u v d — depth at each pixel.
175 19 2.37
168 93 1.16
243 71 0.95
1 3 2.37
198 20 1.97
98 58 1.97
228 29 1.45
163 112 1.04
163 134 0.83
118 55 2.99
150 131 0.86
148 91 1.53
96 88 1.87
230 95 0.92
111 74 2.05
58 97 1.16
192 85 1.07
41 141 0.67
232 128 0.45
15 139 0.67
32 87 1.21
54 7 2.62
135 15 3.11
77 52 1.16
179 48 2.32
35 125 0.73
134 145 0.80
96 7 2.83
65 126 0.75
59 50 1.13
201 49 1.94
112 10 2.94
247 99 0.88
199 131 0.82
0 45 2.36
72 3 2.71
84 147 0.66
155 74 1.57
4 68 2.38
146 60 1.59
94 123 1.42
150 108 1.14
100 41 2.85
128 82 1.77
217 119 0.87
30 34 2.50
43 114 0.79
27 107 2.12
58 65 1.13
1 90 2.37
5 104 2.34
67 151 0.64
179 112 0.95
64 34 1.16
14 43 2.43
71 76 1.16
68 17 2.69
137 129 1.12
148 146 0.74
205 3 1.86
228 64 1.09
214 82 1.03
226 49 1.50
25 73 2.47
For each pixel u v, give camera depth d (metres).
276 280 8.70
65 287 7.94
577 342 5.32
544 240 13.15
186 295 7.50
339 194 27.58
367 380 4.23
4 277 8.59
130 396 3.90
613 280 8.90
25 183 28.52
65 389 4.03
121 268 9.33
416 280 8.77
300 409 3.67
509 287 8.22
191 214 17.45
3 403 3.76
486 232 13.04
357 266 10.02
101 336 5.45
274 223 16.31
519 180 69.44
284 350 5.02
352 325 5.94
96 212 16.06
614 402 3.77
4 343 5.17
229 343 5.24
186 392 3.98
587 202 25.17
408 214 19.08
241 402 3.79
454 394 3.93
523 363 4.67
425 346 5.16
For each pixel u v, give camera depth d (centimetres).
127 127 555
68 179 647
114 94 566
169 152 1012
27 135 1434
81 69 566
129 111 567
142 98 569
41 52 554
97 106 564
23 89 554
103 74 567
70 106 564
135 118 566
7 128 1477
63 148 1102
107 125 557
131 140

Work to complete:
All that belongs in the answer is the lines from the start of the entries above through the line containing "146 60 1.59", each given exactly.

Your solution:
u v d — depth at each pixel.
175 19 2.37
168 93 1.16
243 71 0.95
1 3 2.37
198 20 1.97
98 58 1.97
228 29 1.45
163 112 1.04
163 134 0.83
118 55 2.99
150 131 0.86
148 91 1.53
96 88 1.87
230 95 0.92
111 74 2.05
58 97 1.16
192 85 1.07
41 141 0.67
232 128 0.45
15 139 0.67
32 87 1.21
54 7 2.62
135 15 3.11
77 52 1.16
179 48 2.32
35 125 0.73
134 145 0.80
96 7 2.83
65 126 0.75
59 50 1.13
201 49 1.94
112 10 2.94
247 99 0.88
199 131 0.82
0 45 2.36
72 3 2.71
84 147 0.66
155 74 1.57
4 68 2.38
146 60 1.59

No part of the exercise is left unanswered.